[Instructions to follow] Please locate each line in the records below that contains the word "liver" and copy those lines.

[Source material]

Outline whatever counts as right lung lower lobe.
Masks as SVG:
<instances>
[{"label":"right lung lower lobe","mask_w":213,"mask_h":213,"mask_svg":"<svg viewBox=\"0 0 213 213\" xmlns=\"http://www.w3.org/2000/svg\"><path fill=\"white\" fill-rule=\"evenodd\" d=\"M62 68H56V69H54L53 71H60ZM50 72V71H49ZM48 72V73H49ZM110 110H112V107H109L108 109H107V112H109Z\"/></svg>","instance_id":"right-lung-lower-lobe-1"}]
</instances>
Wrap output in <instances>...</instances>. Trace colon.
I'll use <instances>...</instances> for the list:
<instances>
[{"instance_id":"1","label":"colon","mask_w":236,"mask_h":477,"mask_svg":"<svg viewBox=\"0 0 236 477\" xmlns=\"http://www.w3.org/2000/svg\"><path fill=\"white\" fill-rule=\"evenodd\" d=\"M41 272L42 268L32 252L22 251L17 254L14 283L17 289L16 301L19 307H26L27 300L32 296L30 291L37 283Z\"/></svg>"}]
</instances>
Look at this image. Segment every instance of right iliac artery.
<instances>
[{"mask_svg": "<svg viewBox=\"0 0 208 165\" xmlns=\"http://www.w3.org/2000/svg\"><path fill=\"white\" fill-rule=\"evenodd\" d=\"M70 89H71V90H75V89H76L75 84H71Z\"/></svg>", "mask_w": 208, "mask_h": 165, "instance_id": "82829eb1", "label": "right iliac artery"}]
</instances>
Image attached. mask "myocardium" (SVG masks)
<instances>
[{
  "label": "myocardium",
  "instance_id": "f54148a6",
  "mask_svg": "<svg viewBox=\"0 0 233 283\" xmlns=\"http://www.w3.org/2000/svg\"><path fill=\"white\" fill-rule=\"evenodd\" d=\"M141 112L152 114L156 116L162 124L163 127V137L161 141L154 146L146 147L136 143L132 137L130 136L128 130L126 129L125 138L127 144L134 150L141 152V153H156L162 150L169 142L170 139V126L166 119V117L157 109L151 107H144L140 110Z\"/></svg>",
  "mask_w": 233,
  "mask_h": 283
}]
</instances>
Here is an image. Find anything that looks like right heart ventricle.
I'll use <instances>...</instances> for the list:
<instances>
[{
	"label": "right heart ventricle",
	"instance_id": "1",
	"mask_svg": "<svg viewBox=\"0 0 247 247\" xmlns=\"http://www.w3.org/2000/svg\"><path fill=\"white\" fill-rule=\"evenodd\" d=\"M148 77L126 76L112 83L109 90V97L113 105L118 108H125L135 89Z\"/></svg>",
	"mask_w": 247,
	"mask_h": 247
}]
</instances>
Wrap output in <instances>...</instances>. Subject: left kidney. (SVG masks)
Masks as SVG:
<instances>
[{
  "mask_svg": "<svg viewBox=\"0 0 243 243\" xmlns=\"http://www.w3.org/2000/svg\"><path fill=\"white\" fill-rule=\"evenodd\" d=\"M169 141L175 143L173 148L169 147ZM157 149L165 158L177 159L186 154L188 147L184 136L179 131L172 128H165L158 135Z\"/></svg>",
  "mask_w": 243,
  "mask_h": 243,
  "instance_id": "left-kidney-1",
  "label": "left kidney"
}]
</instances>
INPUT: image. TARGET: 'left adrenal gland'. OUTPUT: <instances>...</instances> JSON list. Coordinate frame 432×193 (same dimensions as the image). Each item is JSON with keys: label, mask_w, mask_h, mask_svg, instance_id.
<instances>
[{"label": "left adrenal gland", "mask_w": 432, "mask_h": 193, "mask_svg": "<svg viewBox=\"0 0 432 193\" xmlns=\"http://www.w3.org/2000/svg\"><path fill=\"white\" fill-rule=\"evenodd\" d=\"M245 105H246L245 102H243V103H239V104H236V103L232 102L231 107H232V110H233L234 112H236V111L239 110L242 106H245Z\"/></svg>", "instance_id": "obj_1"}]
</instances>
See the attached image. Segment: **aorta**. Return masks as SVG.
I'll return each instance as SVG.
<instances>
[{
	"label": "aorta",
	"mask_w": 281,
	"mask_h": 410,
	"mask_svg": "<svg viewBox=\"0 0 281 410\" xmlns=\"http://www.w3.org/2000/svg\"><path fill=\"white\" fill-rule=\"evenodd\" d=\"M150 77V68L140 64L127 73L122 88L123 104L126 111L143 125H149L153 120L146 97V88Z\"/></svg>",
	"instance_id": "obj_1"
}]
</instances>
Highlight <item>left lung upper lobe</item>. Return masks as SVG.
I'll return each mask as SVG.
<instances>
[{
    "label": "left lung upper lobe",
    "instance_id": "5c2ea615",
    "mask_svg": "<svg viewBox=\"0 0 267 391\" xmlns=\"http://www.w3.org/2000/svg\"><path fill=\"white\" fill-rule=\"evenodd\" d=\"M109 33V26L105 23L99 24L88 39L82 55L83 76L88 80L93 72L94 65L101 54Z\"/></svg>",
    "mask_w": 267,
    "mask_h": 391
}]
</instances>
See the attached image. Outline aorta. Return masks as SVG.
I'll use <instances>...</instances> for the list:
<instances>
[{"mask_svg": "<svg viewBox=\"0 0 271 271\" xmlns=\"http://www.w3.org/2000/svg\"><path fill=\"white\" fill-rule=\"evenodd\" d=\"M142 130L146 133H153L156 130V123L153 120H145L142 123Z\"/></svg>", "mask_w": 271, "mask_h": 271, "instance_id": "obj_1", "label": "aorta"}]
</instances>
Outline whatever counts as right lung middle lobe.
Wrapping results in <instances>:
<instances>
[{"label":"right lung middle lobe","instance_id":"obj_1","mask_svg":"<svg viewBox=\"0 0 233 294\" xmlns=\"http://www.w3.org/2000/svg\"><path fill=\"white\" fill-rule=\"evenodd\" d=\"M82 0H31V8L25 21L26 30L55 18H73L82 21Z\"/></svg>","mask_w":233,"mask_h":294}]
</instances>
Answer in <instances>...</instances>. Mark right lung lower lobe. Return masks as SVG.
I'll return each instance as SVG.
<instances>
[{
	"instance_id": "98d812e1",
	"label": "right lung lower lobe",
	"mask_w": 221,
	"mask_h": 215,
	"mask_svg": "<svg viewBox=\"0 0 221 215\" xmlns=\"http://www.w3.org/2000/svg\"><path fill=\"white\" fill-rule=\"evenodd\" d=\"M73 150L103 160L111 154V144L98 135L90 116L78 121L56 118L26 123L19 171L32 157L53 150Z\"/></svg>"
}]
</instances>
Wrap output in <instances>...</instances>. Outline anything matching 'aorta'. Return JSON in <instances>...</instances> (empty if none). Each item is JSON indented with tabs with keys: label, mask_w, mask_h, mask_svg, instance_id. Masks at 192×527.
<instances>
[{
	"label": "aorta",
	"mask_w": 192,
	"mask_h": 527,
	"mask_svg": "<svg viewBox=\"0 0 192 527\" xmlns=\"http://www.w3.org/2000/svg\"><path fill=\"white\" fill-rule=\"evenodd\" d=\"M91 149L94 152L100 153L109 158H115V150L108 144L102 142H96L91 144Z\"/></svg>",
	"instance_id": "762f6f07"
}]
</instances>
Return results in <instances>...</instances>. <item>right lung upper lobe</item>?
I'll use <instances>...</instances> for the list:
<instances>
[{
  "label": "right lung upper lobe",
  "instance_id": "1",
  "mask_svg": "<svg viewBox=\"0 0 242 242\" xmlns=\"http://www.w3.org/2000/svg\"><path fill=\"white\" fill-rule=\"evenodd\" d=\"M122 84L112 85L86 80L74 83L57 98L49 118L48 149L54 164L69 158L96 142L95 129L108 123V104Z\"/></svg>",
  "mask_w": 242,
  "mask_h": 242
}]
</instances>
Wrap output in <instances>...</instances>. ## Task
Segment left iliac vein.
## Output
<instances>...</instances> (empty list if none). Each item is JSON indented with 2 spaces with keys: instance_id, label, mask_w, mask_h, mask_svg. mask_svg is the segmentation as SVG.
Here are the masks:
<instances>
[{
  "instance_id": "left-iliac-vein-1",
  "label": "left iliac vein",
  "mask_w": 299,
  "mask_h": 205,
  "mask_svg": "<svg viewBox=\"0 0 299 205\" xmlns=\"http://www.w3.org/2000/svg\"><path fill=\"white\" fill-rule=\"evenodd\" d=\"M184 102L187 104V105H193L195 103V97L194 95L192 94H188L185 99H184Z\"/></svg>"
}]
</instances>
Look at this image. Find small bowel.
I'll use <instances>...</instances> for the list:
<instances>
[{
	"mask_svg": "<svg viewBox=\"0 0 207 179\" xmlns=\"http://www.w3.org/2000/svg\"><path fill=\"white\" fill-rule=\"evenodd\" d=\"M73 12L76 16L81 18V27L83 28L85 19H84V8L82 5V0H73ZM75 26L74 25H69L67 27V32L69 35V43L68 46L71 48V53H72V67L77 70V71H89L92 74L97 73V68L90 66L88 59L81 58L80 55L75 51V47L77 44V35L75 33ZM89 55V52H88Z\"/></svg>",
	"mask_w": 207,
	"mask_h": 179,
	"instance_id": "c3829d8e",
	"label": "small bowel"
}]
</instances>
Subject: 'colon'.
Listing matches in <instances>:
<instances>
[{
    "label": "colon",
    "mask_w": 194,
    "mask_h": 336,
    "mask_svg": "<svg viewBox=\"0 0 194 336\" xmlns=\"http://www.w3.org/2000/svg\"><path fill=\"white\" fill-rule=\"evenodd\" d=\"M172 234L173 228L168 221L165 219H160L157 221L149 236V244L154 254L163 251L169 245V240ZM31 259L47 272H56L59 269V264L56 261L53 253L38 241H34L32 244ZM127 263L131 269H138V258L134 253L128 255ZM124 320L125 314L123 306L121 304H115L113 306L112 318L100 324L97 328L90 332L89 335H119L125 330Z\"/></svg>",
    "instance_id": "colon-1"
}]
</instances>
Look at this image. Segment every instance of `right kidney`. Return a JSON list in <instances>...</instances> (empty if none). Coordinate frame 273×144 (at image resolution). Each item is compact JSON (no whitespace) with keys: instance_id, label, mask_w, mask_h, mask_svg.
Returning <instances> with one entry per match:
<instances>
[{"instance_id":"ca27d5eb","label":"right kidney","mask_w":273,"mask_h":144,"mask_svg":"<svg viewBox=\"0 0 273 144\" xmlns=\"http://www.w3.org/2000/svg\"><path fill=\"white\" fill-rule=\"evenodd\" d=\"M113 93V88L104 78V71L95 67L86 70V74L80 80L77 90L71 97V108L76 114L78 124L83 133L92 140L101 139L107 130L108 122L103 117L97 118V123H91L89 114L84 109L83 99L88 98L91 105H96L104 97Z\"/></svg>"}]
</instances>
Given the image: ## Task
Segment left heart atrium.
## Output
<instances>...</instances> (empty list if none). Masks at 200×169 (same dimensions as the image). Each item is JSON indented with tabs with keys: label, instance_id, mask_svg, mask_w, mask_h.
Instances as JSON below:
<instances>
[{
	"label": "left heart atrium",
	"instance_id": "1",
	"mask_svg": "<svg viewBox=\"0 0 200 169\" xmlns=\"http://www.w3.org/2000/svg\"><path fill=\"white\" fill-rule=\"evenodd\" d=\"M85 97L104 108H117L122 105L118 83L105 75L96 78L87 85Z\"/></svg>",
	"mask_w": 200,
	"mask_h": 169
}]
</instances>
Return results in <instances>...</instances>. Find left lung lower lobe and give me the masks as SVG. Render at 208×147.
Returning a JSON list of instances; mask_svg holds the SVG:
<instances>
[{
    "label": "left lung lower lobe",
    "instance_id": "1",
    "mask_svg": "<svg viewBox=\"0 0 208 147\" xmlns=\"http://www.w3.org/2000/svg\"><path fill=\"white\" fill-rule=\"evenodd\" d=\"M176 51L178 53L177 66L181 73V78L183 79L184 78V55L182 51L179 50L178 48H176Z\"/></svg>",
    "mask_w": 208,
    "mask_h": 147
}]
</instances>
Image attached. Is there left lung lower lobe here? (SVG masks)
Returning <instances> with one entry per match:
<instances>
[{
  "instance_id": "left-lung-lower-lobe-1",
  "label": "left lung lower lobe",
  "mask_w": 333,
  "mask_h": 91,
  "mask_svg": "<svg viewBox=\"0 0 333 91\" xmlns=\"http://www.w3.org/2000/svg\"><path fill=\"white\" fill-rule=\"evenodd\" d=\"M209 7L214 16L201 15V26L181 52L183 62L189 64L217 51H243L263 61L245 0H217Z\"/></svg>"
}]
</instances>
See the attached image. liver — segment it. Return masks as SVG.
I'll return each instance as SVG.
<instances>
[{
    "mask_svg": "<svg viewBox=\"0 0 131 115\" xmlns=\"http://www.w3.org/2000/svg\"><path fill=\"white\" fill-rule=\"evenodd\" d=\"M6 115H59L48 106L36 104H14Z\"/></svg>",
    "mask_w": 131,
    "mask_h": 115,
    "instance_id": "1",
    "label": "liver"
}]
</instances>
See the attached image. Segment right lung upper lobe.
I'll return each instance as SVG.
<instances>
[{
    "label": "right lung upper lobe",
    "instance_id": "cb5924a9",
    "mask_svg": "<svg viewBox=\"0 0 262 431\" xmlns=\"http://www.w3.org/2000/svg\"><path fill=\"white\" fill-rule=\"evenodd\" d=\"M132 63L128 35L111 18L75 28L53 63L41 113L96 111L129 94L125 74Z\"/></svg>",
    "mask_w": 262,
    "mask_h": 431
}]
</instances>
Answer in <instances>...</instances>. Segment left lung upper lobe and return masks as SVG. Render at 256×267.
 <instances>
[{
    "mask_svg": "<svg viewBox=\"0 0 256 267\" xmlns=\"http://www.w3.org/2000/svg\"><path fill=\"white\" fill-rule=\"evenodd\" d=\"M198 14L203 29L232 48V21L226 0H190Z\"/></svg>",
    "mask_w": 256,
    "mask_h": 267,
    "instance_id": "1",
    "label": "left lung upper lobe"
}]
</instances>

[Correct answer]
See the attached image. liver — segment it. Return masks as SVG.
    "label": "liver"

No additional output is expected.